Like I said still early days here, but looking good so far.



nzdusd range trade


A long tailed bullish rejection candle formed at the NZDUSD tested it’s range support. This pair has been trapped in daily range bound cycle for a few months now and has just been oscillating between the two boundaries.

Range trades can get a little noisy, as the market is technically in a form on consolidation. One trick is to look how price behaved last time it tested the range level on it’s previous cycle. We can see here there was a nice clean bounce when the support level was tested last time…


nzdusd range after


This trade did work out nicely and produced that clean ‘bounce’ we were anticipating off this level

Price inflated higher out of the bullish rejection signal and powered on upwards to the range top. Here we go another bearish reaction, but price quickly recovered and is looking to test that range top again.

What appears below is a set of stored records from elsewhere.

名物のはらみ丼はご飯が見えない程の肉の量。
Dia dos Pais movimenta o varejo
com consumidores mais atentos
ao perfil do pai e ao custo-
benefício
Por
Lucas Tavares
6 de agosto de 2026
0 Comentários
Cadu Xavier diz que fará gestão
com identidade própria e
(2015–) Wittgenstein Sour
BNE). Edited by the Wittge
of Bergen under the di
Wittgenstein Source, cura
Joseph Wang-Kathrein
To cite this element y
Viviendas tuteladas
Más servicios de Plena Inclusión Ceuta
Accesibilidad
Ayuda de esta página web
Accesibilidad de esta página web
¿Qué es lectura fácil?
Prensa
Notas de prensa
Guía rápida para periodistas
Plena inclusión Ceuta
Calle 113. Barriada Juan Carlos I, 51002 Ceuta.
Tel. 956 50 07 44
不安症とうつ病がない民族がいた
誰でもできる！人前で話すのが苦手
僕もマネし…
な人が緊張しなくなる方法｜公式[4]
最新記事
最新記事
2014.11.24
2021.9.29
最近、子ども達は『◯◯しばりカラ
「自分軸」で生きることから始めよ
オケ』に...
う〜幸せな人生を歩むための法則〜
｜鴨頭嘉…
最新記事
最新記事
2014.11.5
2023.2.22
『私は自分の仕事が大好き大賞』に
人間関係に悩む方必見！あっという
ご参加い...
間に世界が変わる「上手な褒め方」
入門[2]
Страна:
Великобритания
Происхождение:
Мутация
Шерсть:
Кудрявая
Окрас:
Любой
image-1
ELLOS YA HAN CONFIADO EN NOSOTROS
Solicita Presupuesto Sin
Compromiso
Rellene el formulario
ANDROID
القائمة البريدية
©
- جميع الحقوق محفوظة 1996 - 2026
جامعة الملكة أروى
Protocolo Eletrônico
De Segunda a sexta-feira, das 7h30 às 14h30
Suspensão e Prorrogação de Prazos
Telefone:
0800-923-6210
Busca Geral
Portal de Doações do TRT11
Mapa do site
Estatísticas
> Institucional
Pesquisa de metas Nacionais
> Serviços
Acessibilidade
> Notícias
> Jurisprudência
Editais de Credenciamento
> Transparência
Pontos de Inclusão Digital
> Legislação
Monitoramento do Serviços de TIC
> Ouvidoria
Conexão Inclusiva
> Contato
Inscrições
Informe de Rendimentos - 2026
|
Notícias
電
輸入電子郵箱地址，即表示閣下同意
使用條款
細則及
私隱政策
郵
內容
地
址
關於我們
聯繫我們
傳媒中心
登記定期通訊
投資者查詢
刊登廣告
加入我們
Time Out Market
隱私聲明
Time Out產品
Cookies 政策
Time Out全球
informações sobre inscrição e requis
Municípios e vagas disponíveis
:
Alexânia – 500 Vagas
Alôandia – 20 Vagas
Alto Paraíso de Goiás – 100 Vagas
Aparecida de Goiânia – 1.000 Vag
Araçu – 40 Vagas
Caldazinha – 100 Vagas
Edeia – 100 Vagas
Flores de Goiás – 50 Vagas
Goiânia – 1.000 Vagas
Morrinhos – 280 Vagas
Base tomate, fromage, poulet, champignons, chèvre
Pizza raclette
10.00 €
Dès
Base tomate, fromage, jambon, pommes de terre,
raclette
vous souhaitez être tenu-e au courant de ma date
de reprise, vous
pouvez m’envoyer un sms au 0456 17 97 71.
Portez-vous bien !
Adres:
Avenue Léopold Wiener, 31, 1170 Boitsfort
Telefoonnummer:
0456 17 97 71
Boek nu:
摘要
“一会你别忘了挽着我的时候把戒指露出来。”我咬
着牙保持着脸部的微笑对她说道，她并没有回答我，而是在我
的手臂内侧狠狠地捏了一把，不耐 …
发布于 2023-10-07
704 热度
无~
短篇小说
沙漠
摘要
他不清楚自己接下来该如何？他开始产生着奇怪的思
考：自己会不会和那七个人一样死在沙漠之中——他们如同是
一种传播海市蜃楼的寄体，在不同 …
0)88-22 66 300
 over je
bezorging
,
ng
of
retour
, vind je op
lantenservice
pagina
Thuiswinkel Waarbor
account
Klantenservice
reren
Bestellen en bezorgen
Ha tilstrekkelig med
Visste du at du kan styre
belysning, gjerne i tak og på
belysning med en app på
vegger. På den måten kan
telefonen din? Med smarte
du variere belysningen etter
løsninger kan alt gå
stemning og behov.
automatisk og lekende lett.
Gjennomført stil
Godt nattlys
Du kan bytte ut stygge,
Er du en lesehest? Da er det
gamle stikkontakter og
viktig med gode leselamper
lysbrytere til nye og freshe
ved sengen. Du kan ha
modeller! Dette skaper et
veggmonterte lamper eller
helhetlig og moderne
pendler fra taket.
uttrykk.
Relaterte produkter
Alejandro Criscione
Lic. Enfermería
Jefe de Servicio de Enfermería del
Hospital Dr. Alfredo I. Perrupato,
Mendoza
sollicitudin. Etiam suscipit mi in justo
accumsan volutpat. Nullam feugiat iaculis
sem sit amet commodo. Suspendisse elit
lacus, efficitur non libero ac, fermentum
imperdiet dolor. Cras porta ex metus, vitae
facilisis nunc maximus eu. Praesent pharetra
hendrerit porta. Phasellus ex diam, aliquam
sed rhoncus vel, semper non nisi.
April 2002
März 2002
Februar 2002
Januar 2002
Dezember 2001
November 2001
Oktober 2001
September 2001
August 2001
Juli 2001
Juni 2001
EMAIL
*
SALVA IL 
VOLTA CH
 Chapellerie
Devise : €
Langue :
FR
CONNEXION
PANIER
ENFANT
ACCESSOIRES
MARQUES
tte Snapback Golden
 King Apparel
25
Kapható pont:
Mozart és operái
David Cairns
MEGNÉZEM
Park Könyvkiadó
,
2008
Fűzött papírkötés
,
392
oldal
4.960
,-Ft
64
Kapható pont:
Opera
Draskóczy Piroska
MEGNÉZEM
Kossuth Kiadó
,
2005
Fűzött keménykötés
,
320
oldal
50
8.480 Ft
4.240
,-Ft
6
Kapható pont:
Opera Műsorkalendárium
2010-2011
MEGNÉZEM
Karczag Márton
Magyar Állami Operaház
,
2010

This trade was spoken about in the War Room, and it is generally recommended to target the opposite side of the range for potential trade targets – which this trade did quite quickly.



The SNB have been holding a peg on their currency against the EURO – locking in the EURCHF exchange rate above $1.20.

Last session, surprisingly, they put down their arms and removed their peg. This caused one of the biggest moves I’ve ever seen in the market and will be one for the history books. The pair almost instantly dropped 4500 pips!




There are reports coming in of brokers being bankrupted from this move and clients losing a lot of money because their stops could not be filled at the set price.


Courtesy of Forex Trader Scotch (The Fundamental Guy):




Brokers will probably remember this as another ‘Black Monday’ and we will probably see a lot of brokers drop off the radar. This is why it is important to pick a broker who is well established and has access to multiple liquidity channels.

I recommend Alpari UK – they are a very well established broker and didn’t crack under the pressure from this event. I have War Room Traders set up with Alpari UK who actually had CHF trades open – their stop loss was filled at the correct price.

**UPDATE: It appears I spoke to early about Alpari UK – Although they have been my trusted broker for over 6 years and never done anything wrong by me… it appears they also have been hit with their ‘no debit balance policy’. I guess I can’t recommend them at this stage as they too have also claimed insolvency after this event…



If you would like to learn more about the strategies and concepts we’ve spoken about in today’s post – feel free to check out our War Room Trader Membership. It includes a lot of educational material, including a Forex course that covered all the Forex trading strategies we talk about on the blog, and all the money management systems and tools that marry beautifully with price action trading.

Until next time, best of luck on the charts for 2015!


  1. I don’t understand why Alpari UK is recommended here. I use this broker and as from today they are insolvent due to this huge move yesterday!

    1. Hi Kevin, the article has been updated. I didn’t know about Alpari UK’s insolvency claim until after I wrote this. I did have War Room Traders report their CHF stop loss’ were filled at the right price. I guess Alpari had other accounts which they could fill stop losses for. This is sad news as these guys have been good to me, and are a great broker.